[Records from a data collection]
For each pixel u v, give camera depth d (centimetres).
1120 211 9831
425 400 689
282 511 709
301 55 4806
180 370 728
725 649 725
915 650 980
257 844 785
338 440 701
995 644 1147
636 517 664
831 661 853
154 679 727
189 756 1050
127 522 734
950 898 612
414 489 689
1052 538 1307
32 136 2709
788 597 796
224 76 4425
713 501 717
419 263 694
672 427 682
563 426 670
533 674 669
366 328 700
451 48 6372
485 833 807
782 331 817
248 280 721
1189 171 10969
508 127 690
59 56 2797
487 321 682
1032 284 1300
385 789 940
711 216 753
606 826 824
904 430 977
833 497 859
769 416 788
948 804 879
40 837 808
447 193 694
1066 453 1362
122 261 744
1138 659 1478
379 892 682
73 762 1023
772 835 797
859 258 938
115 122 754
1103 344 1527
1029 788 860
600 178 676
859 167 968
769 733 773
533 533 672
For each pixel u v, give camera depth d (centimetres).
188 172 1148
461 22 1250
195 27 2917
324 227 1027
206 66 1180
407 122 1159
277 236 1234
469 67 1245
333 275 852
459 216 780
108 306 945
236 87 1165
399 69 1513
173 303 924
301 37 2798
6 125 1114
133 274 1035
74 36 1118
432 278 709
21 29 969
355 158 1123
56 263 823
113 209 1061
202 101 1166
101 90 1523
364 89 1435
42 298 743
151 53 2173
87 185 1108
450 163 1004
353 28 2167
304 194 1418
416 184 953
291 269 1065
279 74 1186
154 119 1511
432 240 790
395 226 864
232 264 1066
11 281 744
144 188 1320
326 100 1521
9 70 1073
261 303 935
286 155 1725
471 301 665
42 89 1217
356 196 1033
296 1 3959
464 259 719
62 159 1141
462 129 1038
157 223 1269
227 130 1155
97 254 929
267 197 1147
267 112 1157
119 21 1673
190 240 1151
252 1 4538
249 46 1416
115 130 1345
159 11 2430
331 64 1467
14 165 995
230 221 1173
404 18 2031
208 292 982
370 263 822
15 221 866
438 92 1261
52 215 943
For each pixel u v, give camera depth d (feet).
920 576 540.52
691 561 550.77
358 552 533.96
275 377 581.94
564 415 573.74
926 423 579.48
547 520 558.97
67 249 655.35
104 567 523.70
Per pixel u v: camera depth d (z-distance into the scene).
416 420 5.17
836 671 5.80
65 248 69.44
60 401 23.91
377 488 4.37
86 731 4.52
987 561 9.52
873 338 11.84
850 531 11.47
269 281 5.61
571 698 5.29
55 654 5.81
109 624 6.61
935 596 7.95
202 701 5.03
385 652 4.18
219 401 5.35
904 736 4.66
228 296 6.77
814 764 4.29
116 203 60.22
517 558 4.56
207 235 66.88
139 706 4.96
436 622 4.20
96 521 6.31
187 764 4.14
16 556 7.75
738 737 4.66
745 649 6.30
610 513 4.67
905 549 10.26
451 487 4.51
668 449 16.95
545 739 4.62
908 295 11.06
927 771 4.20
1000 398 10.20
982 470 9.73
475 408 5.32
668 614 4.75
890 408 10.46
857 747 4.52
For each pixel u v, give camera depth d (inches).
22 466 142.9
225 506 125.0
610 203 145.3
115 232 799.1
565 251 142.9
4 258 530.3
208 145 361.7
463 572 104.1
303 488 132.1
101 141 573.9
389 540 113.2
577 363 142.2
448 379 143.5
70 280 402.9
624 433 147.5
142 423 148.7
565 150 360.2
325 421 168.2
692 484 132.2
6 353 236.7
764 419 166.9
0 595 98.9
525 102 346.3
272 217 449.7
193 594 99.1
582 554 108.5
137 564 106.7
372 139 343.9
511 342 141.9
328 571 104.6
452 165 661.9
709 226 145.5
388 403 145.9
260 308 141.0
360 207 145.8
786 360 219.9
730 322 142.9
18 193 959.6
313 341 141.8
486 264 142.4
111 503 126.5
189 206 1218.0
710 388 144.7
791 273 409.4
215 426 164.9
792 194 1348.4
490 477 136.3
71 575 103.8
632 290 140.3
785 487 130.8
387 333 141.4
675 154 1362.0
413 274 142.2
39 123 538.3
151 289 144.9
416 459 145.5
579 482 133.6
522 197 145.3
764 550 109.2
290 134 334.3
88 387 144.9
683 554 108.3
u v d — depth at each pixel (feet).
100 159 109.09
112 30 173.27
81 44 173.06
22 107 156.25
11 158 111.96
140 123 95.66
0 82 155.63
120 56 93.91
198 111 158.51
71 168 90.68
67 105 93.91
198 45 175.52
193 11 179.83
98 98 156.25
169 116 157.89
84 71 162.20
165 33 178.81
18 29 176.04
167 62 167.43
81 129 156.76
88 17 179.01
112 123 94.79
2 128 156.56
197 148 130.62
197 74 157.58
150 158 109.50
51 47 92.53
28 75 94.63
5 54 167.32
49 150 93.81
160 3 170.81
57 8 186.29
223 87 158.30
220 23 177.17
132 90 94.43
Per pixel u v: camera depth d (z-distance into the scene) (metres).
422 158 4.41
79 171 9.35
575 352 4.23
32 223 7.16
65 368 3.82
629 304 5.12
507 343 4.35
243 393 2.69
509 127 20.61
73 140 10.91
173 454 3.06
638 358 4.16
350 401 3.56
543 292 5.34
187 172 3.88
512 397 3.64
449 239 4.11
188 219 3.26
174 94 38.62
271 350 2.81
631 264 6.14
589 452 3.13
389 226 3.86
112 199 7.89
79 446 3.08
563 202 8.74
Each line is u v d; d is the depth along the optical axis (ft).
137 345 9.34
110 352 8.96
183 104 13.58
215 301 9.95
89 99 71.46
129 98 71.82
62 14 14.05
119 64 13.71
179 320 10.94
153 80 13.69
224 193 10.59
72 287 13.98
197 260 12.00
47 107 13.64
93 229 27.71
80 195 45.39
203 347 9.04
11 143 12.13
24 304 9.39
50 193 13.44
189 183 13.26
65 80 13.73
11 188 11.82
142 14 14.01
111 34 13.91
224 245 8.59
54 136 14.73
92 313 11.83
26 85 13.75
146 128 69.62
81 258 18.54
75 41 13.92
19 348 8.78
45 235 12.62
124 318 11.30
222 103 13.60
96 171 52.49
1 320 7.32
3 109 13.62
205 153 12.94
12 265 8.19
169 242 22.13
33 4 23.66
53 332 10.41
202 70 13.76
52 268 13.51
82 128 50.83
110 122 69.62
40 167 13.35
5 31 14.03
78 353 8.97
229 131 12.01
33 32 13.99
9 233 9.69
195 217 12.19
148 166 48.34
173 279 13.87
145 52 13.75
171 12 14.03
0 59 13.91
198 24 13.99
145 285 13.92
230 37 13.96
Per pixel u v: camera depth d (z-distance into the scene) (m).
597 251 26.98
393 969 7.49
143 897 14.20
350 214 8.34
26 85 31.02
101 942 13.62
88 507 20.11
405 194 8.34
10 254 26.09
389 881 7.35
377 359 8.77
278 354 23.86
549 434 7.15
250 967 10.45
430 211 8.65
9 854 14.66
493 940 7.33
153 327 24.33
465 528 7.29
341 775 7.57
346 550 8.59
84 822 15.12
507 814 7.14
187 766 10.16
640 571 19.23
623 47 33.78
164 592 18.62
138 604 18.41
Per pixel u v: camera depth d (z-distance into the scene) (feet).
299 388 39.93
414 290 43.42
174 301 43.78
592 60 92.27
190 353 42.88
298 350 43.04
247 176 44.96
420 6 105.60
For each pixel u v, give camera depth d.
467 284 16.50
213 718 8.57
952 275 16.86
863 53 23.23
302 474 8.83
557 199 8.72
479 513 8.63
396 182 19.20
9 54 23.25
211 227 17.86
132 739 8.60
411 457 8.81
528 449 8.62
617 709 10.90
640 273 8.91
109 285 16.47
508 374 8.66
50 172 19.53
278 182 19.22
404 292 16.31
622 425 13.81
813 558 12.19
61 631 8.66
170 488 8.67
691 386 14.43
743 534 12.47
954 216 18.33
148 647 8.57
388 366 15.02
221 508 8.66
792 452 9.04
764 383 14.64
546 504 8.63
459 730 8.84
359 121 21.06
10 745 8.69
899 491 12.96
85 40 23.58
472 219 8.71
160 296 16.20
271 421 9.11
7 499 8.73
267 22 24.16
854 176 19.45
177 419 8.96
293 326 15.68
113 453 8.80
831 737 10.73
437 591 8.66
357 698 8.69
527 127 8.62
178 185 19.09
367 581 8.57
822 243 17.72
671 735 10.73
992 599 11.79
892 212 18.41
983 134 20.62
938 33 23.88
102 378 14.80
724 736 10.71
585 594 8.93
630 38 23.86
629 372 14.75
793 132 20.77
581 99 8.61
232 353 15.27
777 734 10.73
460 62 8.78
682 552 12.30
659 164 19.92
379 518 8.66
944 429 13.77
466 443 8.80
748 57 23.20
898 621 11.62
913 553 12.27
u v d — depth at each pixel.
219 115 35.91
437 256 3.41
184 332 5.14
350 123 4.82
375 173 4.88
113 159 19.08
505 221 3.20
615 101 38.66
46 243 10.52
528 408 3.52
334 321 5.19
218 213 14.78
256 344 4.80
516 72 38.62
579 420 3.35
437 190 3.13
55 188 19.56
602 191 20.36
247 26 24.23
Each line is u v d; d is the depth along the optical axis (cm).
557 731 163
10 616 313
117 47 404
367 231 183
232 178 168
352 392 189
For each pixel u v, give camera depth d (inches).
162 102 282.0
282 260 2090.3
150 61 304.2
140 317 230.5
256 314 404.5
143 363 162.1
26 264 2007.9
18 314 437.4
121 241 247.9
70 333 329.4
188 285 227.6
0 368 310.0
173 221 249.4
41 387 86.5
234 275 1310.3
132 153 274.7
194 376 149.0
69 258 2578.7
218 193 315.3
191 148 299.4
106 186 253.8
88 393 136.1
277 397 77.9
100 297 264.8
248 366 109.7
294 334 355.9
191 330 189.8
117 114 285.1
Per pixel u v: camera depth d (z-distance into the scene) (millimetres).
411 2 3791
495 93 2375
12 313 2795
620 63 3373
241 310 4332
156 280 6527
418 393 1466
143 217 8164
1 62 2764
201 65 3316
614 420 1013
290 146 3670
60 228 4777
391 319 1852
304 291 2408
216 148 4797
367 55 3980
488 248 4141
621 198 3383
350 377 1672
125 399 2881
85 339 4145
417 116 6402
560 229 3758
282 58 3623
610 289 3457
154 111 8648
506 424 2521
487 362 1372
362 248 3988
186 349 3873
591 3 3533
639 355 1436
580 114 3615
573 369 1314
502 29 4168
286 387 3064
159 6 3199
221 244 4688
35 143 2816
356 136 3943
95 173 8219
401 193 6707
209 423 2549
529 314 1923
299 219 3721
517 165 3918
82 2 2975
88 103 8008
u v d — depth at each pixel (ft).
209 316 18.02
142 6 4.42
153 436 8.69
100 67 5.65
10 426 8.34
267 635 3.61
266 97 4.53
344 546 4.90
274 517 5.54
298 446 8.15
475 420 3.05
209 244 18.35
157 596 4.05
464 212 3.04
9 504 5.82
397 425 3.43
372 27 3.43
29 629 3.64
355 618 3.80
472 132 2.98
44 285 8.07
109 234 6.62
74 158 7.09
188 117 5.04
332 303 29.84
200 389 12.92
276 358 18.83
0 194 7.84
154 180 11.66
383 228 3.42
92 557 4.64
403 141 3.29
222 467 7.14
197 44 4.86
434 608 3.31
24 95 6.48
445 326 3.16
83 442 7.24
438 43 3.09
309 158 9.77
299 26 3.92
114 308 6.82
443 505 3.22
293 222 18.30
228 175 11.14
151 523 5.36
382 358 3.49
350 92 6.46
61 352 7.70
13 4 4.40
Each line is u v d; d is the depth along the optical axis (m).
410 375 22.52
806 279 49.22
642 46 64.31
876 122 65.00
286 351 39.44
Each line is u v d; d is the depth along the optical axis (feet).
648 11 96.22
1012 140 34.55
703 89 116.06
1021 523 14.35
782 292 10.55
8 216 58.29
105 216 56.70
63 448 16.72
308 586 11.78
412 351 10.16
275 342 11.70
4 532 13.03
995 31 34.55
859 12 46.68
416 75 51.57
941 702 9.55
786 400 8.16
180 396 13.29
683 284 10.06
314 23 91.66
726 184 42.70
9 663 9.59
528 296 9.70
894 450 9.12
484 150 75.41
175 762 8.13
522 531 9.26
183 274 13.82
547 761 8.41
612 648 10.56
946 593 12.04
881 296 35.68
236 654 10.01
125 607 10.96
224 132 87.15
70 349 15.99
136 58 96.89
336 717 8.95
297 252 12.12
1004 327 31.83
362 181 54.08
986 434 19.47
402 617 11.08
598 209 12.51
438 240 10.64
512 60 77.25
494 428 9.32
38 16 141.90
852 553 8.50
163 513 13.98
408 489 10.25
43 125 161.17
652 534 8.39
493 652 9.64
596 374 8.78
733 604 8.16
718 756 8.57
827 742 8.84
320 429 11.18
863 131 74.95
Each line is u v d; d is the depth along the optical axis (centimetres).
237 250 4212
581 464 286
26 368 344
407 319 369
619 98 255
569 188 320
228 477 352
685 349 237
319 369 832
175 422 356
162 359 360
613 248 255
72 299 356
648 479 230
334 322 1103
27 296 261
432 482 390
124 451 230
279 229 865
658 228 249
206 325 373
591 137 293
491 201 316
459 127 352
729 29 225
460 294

• What you have to do:
A count alone is required. How many lines in the entries contain the string "scene"?

• Output for this task:
5